Do You Need to File an Initial Return for an S Corporation That Had No Activity?
An S corporation may not have any activity during its first year for a variety of reasons. The owners may have formed the corporation and elected S corporation status in preparation for some future event including quitting a job or finalizing development of a product. The S corporation may serve as an acquisition vehicle for another company. However, despite the lack of activity, the IRS requires a new S corporation to file its initial tax return.
The IRS requires companies to file tax returns to determine how much tax revenue, if any, the company owes and to ensure it receives all tax revenues due. As an S corporation, you must file Form 1120S to report to the IRS any income, losses or deductions your business had. Hiring companies file 1099s for service providers that alert the IRS that a particular company generated income but companies generally do not have to file 1099s for corporations.
Unless your filed tax return shows no income, the IRS has no way of knowing that your S corporation generated no taxable income. When you complete Form 1120S for your corporation's first year, you must indicate that this is your company's initial tax return. Failure to file an initial tax return could result in the IRS making assumptions about what your S corporation owes and sending you a bill for that estimated amount. When your S corporation fails to file, the IRS generally assumes you forgot to file. It does not assume you had zero income.

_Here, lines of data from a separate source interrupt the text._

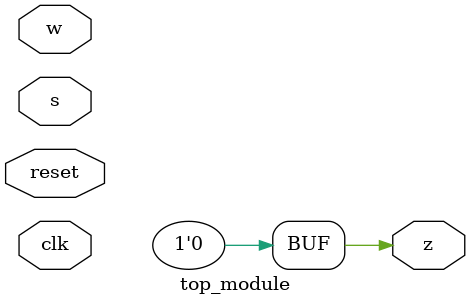
<source format=sv>
module top_module (
    input clk,
    input reset,
    input s,
    input w,
    output reg z
);

    typedef enum logic [2:0] {
        A = 3'b000,
        B = 3'b001,
        C = 3'b010,
        S10 = 3'b011,
        S11 = 3'b100,
        S20 = 3'b101,
        S21 = 3'b110,
        S22 = 3'b111
    } state_t;

    state_t state, next_state;

    always_ff @(posedge clk or posedge reset) begin
        if (reset) 
            state <= A;
        else 
            state <= next_state;
    end

    always_comb begin
        next_state = state; // default to stay in current state
        z = 1'b0; // default output value
        case (state)
            A: if (s) next_state = B;
            B: if (w) next_state = S11;
               else next_state = S10;
            C: if (w) next_state = S11;
               else next_state = S10;
            S10: if (w) next_state = S21;
                else next_state = S20;
            S11: if (w) next_state = S22;
                else next_state = S21;
            S20: next_state = B;
            S21: if (w) next_state = C;
                 else next_state = B;
            S22: if (w) next_state = B;
                 else next_state = C;
            default: next_state = A;
        endcase
    end

    always_ff @(posedge clk or posedge reset) begin
        if (reset)
            z <= 1'b0;
        else begin
            z <= 1'b0; // default output value in sequential block
            case (state)
                S20: z <= 1'b1; // setting z to 1 in state S20
                S21: if (!w) z <= 1'b1; // setting z to 1 in state S21 when w is 0
                S22: if (w) z <= 1'b1; // setting z to 1 in state S22 when w is 1
                default: z <= 1'b0;
            endcase
        end
    end
endmodule

</source>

A corporation becomes an S corporation by filing Fom 2553 to intentionally elect S corporation status. S corporations are the most popular corporate form for small businesses. The S Corp Association estimates that there were 4.5 million S corporations in the United States in 2007, up from 2.7 million in 1997, and nearly double the number of C corporations in the United States. The popularity of S corporations typically arise from the liability shielding benefits they provide while avoiding the double taxation of C corporations.
If your corporation formed or filed for S corporation status in the second, third or fourth quarter of the year, you may consider utilizing a non-calendar year fiscal year. For example, if you formed your corporation and immediately elected S Corporation status in July 2011 but the company sat idle until April of the following year, you could file an initial tax return that includes the first 18 months. Your fiscal year would run from April 1 through March 31. However, your initial tax return would cover July 1, 2011 through March 31, 2013.